Kalburgi’s ideas find blazing power after his assassination

The assassination, the protests, the high profile media coverage and the police hunt that followed drew attention to his work


Dr MM Kalburgi was shot dead by two assassins on August 30, 2015, and eight years later, the trial of his alleged killers is still unfolding.

The police chargesheet mentions that Kalburgi, in a speech, had quoted a controversial statement made by celebrated writer UR Ananthamurthy, enraging his killers. The post-2014 media saw an opportunity to fix the outspoken academic and ran the controversy for days whipping up hate.

A close friend of Kalburgi said, “He got carried away, added an unwarranted spin to Ananthamurthy’s statement, and ended up making a highly offensive comment. He got into huge trouble, faced cases in different places, and spent lakhs to fight them. He paid a heavy price for a moment of indiscretion. But was he killed for that? The answer is a definite no.”

Many of Kalburgi’s associates point out that he faced serious threats well before the controversy. “He had been given police protection five years before he was killed, which he later gave up,” says retired IAS officer SM Jamdar, who is also the general secretary of Jagatika Lingayat Mahasabha, an organisation fighting for separate Lingayat religion.

Almost everyone this reporter spoke to said that larger interests were at play in silencing Kalburgi. They believe that the direction in which his later research was heading and its disruptive potential was making many nervous.

Controversy’s child

Over his long career Kalburgi believed that it was important to speak the truth as he saw it without worrying about the consequences. He would say “Society is larger than the individual and truth is bigger than the society as it would eventually serve the collective better.”

Kalburgi’s unflinching loyalty to his research findings coupled with his gutsy, fearless personality frequently landed him in trouble. In the late ‘80s he had made national news when he was hauled up by thousands of followers of a Lingayat matha, who found a few of his arguments unpalatable. He was forced to retract with an apology, which he described as his “intellectual suicide”.

Kalburgi did not let the controversies overshadow his work, which even his critics acknowledged as phenomenal, multidisciplinary and extraordinarily prolific. His wide ranging papers on epigraphy, literature, palaeography, linguistics and onomastics have been recently brought out in 15 volumes running into thousands of pages.

--- --- ---

What you need to do
#1 Set down the passage of the article on Kalburgi from "Almost everyone this" up to and including "making many nervous.".
#2 On what date was Kalburgi shot dead, according to the article on him?
The items have no connection to the article on Kalburgi.

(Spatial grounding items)
--- --- ---

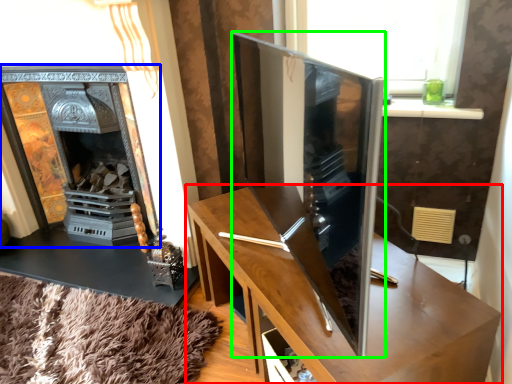
Question: Which object is the closest to the table (highlighted by a red box)? Choose among these: fireplace (highlighted by a blue box) or tv cabinet (highlighted by a green box).

Choices:
 (A) fireplace
 (B) tv cabinet

Answer: (B)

--- --- ---

Solutions for each task
#1
Almost everyone this reporter spoke to said that larger interests were at play in silencing Kalburgi. They believe that the direction in which his later research was heading and its disruptive potential was making many nervous.

#2 August 30, 2015